_ARTICLE_
How to create multilingual (English, Japanese) bibliographies with biblatex, biber and polyglossia

Question

I would like to update my bibtex file in a way that allows me to create multilingual bibliographies. Since I publish in English and Japanese, I will need this to work in a way that: In an English paper,

Japanese entries in the Bibliography will have the names of authors both in Kanji and in Romanization; titles will also have to be duplicated in this way, but in addition I sometimes also translate the title, so there might be three entries.
English citations will appear as usual.

In a Japanese paper

The Japanese entries will be just author, title etc in Kanji, without additions.
The English entries might have a translation of the title and give the Author in Japanese Katakana spelling.

_AVAILABLE DATA_
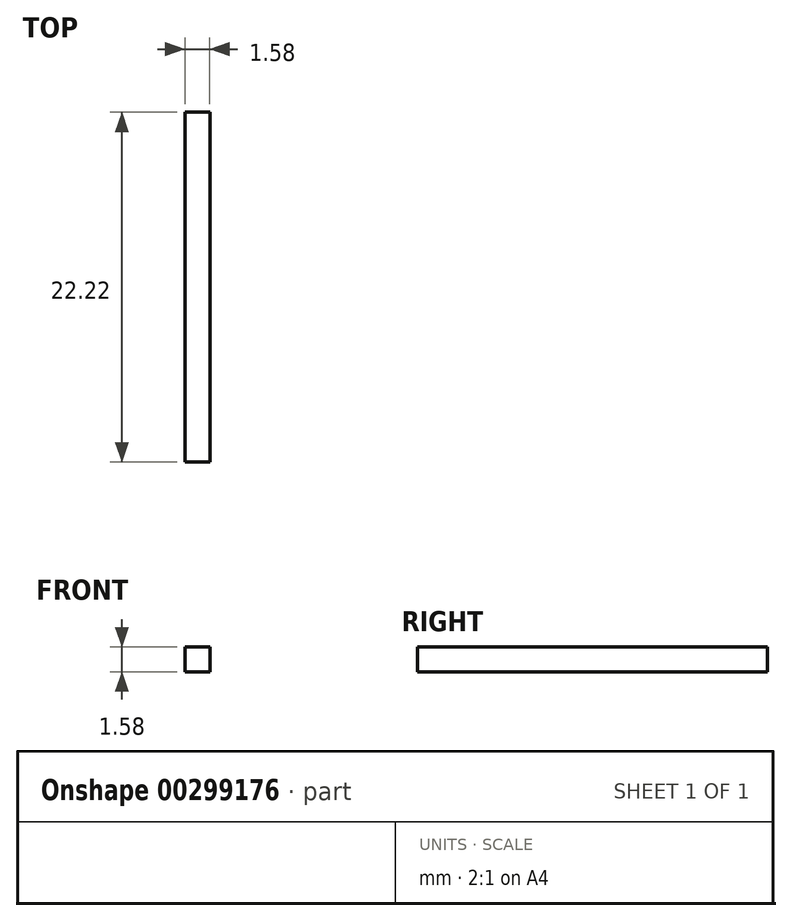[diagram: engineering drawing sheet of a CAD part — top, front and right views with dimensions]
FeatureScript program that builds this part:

_WHAT YOU ARE ASKED TO DO_
Name the three software tools listed in the title of the post on multilingual bibliographies.

_RESPONSE BELOW_
biblatex, biber, polyglossia